*** Entries provided
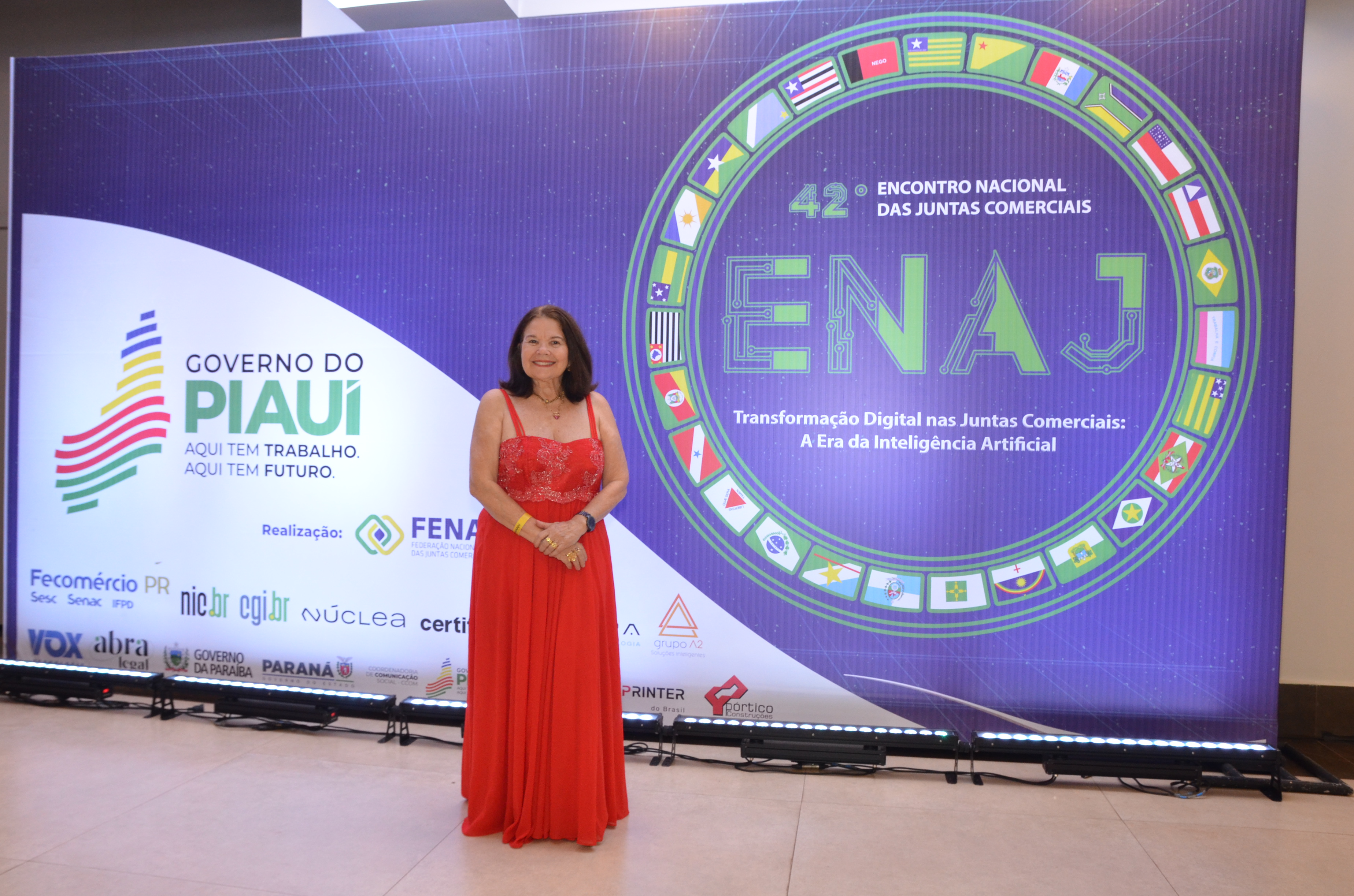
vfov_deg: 50.2
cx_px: 677
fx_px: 957
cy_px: 448
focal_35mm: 26
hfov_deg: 70.5
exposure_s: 1/80
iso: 1250
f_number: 8
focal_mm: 17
******
What you should do: Write out again exactly the lines that run from the one holding "focal_35mm: 26" through the last line of the data; omit all other lines.

Solution to this problem:
focal_35mm: 26
hfov_deg: 70.5
exposure_s: 1/80
iso: 1250
f_number: 8
focal_mm: 17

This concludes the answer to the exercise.